6. Con il secondo motivo di ricorso è denunciata la violazione della L. n. 749 del 1969, art. 3 della L. n. 92 del 2012, art. 1, comma 58 degli artt. 3,4,24 e 117 Cost.; dell’art. 112 c.p.c. in relazione agli artt. 433 e 434 c.p.c. e della L. n. 92 del 2012, art. 1, comma 58 in relazione all’art. 360 c.p.c., comma 1, nn. 3 e 4 per avere la Corte ritenuto che alla controversia non trovasse applicazione la sospensione feriale dei termini e per avere, conseguentemente, ritenuto tardivo il reclamo. Anche per tale aspetto la ricorrente ritiene che l’interpretazione avvalorata dalla Corte di merito esponga la norma a profili di incostituzionalità con riguardo al parametro dell’art. 24 Cost. e dell’art. 6 della CEDU restando il diritto di difesa del reclamante ristretto in un termine troppo breve di trenta giorni e rendendo ineffettivo l’esercizio dell’impugnazione.
7. Anche tale censura è infondata.
7.1. Ritiene il Collegio che al caso in esame si applichino i principi già dettati da questa Corte, dai quali non v’e’ ragione di discostarsi, che con la sentenza n. 21003 del 16/10/2015 con riguardo al tema generale della mancata sospensione durante il periodo feriale dei termini nel processo del lavoro ha ritenuto manifestamente infondata la questione di legittimità costituzionale per contrasto con gli artt. 3 e 24 Cost. della L. n. 742 del 1969, art. 3 che esclude le controversie di lavoro e quelle in materia di previdenza ed assistenza obbligatorie dalla sospensione dei termini durante il periodo feriale (cfr. anche Cass. 09/02/2009 n. 3192 e con specifico riferimento al termine breve nel rito del lavoro già Cass. 14/04/1998 n. 3767 recentemente poi v.
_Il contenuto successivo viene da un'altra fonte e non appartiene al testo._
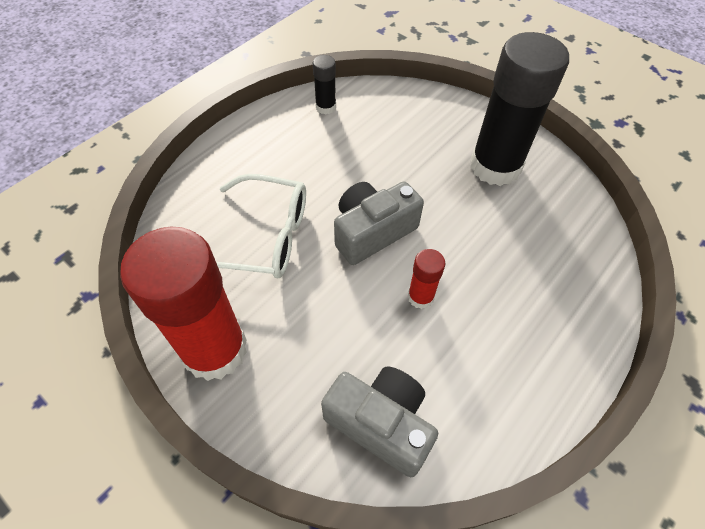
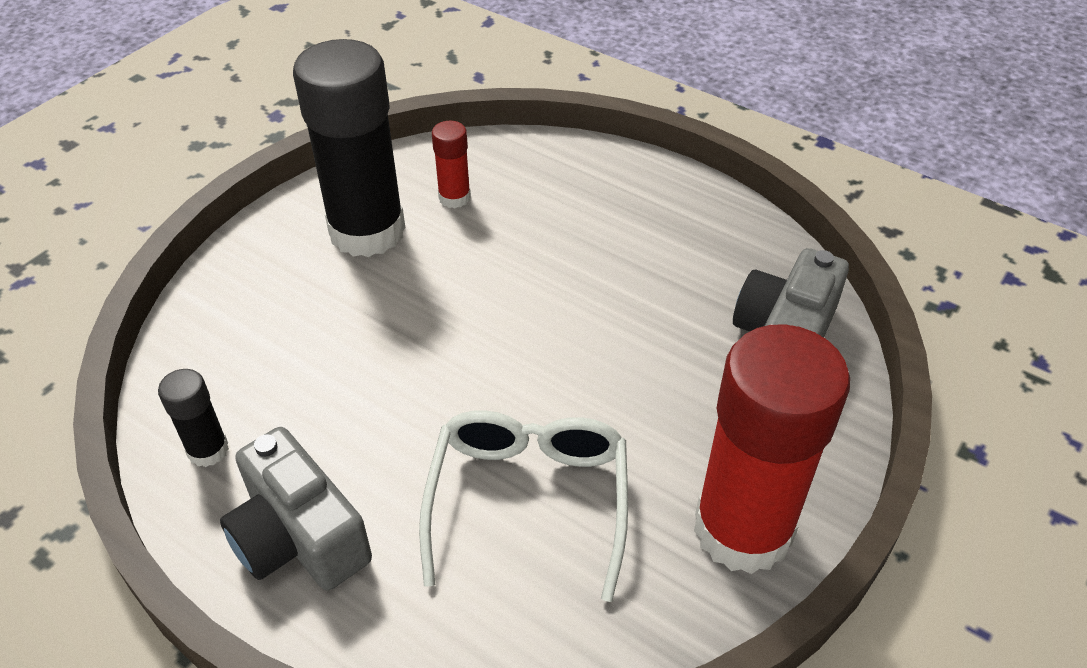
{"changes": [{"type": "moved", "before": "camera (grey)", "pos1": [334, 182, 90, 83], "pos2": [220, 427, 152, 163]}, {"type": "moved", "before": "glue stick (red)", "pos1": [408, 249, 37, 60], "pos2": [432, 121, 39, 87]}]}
Cass. n. 34734 del 2019). Si è osservato infatti che non sussistono dubbi di legittimità costituzionale della L. n. 742 del 1969, art. 3 che esclude le controversie di lavoro (e quelle in materia di previdenza ed assistenza obbligatorie) dalla sospensione dei termini durante il periodo feriale, in linea con i principi affermati dalla Corte costituzionale (sentenza n. 130 del 1974, ordinanza n. 61 del 1985, ordinanza n. 61 del 1992), dovendosi escludere che la norma sia idonea a produrre una lesione dei diritti di difesa dei dipendenti precisandosi che la suddetta esclusione dalla sospensione dei termini trova giustificazione nel rilevante valore sociale proprio dell’oggetto di tali controversie e non è tale da pregiudicare il diritto delle parti alla tutela giudiziaria (Cass. ult. cit.).
8. In conclusione, per le ragioni esposte, il ricorso deve essere rigettato. Le spese, liquidate in dispositivo, seguono la soccombenza ed inoltre va dato atto, ai sensi del D.P.R. n. 115 del 2002, art. 13, comma 1 quater, della sussistenza dei presupposti processuali per il versamento da parte della ricorrente dell’ulteriore importo a titolo di contributo unificato pari a quello previsto per il ricorso a norma dell’art. 13, comma 1 bis citato D.P.R., se dovuto.
PQM
La Corte rigetta il ricorso.
Condanna la ricorrente al pagamento delle spese del giudizio che liquida in Euro 5.250,00 per compensi professionali, Euro 200,00 per esborsi, 15% per spese forfetarie oltre agli accessori dovuti per legge.
Ai sensi del D.P.R. n. 115 del 2002, art. 13, comma 1 quater dà atto della sussistenza dei presupposti processuali per il versamento da parte della ricorrente dell’ulteriore importo a titolo di contributo unificato pari a quello previsto per il ricorso a norma dell’art. 13, comma 1 bis citato D.P.R., se dovuto.
Così deciso in Roma, nella Adunanza camerale, il 10 marzo 2021.